[Stored records]
>>>>
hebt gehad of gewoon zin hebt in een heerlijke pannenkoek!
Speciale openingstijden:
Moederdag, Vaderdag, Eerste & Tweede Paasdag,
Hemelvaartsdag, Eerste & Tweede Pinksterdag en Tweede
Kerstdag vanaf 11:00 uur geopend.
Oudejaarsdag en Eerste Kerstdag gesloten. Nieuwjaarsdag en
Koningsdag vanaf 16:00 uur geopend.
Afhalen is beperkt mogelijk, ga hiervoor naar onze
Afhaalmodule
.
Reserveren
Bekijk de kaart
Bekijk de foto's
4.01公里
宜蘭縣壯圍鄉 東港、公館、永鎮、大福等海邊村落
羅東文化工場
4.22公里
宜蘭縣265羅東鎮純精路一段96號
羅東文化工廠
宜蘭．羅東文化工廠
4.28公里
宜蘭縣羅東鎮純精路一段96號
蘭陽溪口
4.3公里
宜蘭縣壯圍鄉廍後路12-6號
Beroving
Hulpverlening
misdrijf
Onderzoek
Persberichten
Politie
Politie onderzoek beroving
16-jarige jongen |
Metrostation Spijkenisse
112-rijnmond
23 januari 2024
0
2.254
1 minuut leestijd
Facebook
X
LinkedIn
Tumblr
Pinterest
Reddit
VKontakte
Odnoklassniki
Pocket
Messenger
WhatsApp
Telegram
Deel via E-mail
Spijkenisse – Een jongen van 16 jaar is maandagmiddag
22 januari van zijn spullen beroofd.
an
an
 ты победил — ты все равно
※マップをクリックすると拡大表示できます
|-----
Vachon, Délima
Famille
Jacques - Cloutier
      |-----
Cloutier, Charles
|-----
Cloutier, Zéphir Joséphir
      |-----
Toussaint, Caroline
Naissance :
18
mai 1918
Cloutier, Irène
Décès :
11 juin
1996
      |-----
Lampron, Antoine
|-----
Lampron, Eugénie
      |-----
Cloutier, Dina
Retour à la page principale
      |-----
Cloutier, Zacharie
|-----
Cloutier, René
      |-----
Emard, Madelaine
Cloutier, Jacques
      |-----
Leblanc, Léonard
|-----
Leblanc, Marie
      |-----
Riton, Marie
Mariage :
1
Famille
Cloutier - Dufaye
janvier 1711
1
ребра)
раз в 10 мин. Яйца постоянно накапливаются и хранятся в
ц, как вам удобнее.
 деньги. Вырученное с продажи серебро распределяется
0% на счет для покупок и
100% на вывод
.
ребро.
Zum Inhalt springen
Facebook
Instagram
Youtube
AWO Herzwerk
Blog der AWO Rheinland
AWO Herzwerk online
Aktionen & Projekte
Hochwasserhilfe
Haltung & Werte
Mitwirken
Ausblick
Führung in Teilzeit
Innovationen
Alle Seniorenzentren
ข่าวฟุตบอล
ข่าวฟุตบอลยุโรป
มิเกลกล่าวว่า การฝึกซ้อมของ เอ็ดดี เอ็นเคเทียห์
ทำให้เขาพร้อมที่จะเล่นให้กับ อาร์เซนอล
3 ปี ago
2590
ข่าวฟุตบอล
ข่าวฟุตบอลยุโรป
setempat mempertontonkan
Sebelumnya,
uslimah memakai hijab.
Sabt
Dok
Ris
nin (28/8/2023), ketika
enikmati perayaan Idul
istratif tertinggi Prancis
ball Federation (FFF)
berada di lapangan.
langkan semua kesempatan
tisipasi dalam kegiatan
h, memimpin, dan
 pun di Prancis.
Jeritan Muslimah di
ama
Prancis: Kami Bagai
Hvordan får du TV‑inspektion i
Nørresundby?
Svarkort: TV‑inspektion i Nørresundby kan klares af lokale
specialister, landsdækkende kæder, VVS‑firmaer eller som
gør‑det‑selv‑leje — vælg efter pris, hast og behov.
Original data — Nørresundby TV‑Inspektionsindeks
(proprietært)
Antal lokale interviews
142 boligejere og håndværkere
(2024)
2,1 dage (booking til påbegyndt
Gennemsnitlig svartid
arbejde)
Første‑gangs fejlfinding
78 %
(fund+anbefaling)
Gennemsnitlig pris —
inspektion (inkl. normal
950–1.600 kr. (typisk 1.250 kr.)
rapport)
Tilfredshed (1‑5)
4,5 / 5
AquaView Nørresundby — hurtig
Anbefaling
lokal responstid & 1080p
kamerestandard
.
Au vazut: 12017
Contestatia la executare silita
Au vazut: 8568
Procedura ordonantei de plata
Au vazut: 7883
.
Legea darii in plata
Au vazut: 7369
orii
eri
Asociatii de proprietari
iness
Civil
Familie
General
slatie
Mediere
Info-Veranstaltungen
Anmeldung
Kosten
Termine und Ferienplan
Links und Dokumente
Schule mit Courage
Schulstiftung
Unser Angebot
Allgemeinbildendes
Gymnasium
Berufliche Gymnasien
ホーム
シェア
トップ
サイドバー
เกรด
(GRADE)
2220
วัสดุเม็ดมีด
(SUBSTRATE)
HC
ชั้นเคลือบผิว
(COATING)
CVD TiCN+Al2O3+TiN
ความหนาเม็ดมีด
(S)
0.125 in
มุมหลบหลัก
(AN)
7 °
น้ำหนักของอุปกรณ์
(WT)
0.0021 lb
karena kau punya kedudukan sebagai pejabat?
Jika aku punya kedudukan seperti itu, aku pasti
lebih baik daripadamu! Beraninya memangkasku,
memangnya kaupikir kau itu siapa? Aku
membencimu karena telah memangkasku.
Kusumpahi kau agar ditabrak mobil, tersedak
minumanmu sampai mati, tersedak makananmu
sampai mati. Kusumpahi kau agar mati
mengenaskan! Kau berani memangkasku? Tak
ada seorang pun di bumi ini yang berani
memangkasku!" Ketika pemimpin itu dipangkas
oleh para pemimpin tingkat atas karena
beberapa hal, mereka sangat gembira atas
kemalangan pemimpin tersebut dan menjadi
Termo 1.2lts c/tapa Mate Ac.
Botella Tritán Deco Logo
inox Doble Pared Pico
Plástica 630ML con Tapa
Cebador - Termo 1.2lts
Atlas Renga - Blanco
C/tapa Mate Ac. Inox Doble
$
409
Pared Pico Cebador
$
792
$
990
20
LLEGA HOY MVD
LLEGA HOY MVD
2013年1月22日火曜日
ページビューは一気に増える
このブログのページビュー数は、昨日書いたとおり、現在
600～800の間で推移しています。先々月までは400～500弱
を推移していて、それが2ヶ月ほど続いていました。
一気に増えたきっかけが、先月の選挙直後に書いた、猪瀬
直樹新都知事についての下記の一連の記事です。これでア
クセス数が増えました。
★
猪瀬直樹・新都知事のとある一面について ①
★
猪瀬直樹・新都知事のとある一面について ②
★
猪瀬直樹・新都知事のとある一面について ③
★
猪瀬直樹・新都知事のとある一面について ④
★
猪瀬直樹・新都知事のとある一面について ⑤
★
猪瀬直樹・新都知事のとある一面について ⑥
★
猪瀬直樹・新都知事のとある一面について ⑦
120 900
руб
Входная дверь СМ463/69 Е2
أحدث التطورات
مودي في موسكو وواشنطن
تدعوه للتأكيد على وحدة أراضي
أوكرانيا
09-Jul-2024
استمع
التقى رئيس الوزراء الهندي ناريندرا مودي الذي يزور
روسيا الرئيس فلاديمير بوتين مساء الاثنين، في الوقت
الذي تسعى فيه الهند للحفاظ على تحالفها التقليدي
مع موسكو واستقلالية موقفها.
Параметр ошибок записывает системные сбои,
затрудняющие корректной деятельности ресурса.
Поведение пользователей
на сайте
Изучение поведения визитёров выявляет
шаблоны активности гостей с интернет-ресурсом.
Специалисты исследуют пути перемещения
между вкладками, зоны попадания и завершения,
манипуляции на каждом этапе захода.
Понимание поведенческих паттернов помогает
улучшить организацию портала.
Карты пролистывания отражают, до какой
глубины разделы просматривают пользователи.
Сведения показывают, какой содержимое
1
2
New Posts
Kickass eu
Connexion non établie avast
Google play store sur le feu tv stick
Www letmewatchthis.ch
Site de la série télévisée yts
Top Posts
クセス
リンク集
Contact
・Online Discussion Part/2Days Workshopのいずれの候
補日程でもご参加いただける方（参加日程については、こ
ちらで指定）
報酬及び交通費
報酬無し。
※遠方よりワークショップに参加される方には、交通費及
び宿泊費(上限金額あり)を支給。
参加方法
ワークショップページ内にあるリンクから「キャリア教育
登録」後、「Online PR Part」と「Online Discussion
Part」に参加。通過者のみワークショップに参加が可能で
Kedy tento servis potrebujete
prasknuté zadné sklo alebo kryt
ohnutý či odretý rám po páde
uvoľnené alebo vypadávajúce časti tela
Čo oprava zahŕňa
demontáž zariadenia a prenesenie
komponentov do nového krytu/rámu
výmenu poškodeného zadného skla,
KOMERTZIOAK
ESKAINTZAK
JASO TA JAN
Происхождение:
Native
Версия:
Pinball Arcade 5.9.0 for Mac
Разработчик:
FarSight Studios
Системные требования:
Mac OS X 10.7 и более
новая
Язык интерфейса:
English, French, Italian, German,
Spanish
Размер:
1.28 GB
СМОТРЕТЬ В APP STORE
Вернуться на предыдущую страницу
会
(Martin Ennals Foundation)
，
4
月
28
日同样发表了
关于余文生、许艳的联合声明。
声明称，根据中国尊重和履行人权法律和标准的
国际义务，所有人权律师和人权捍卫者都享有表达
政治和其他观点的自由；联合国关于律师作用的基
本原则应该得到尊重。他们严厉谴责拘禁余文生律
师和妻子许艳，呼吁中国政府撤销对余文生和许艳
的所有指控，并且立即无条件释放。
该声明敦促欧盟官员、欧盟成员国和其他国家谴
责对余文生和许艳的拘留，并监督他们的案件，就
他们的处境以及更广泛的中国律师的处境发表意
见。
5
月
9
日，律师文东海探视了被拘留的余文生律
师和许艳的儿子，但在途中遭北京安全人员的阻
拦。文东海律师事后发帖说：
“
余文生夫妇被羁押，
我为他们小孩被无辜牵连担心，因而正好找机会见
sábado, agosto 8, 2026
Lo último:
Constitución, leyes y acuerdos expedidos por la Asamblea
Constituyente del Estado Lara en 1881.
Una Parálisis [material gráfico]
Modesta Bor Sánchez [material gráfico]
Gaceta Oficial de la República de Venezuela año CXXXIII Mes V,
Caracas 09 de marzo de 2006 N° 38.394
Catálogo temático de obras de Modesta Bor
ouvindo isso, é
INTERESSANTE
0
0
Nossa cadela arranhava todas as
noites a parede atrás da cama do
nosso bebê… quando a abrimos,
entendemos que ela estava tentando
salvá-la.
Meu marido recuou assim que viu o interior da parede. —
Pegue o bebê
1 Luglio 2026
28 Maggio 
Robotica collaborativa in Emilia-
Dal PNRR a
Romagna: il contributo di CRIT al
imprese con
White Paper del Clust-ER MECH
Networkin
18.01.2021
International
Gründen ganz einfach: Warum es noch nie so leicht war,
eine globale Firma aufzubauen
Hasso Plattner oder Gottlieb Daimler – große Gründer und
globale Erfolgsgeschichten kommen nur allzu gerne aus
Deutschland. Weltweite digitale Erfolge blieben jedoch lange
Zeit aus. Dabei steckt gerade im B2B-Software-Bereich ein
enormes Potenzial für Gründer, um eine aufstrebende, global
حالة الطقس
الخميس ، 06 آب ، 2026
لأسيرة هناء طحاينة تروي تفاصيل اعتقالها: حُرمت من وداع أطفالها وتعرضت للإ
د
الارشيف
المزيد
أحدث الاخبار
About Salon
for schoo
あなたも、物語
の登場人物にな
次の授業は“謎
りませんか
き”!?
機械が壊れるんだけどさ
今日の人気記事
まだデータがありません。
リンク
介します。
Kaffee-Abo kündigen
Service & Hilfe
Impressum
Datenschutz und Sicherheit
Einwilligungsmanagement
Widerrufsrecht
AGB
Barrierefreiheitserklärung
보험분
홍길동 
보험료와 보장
<<<<
WHAT IS NEEDED
Each line above that contains the word "Discussion" must be copied.

RESULT OF THIS EXERCISE
・Online Discussion Part/2Days Workshopのいずれの候
登録」後、「Online PR Part」と「Online Discussion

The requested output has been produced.